▶ EXCERPT TO READ:
= 2013 World Archery Championships – Women's team compound =

The women's team compound competition at the 2013 World Archery Championships took place on 29 September – 6 October 2013 in Belek, Turkey.

18 countries entered the full quota of 3 archers into the qualification round, thus becoming eligible for the team competition. The combined totals of the 3 archers from each country in the qualification round were added together, and the 16 teams with the highest combined scores competed in the elimination rounds.

The gold medal was won by second seed Colombia.

==Schedule==
All times are local (UTC+02:00).

| Date | Time | Phase |
|---|---|---|
| 29 September | 14:00 | Official practice |
| 30 September | 14:15 | Qualification |
| 4 October | 09:30 | 1/8, QF, and SF Eliminations |
| 5 October | 11:00 | Medal matches |

==Qualification round==
Pre-tournament world rankings ('WR') are taken from the 28 August 2013 World Archery Rankings.

▶ EXTRACTED DATA:
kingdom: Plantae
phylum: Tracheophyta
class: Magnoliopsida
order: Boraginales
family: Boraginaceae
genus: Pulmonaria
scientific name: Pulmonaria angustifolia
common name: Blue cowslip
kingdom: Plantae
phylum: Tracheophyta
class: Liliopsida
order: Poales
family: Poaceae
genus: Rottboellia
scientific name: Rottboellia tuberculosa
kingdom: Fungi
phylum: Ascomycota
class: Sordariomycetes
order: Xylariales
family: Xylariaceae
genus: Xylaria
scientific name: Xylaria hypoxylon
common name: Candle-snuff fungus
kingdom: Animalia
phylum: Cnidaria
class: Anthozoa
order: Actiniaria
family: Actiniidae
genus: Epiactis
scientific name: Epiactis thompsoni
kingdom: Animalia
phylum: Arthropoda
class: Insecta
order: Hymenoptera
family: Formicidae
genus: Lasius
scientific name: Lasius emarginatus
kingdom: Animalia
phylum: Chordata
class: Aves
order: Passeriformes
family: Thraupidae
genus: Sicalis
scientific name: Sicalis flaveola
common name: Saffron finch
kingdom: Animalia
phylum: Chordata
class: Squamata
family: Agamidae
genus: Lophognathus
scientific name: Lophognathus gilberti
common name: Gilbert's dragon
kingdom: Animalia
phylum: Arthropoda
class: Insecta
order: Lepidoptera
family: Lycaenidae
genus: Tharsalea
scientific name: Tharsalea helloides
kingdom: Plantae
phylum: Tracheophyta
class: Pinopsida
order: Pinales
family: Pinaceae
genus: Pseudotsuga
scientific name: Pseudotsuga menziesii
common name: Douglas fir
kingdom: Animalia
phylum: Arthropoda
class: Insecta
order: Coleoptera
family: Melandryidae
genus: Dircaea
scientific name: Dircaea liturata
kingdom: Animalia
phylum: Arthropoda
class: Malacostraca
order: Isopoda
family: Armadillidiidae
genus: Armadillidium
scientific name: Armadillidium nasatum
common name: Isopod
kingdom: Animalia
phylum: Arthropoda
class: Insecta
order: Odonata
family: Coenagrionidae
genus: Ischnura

▶ REQUIRED TASK A: Transcribe the archery page word for word, from "18 countries entered" to "second seed Colombia.".
▶ REQUIRED TASK B:
Answer these questions using the archery page:
(i) In which town and country was the competition held?
(ii) How many countries entered the full quota of archers into the qualification round?
(iii) At what local time did the qualification phase begin?
The records come from another source.

▶ EXPECTED ANSWER A:
18 countries entered the full quota of 3 archers into the qualification round, thus becoming eligible for the team competition. The combined totals of the 3 archers from each country in the qualification round were added together, and the 16 teams with the highest combined scores competed in the elimination rounds.

The gold medal was won by second seed Colombia.

▶ EXPECTED ANSWER B:
(i) Belek, Turkey
(ii) 18
(iii) 14:15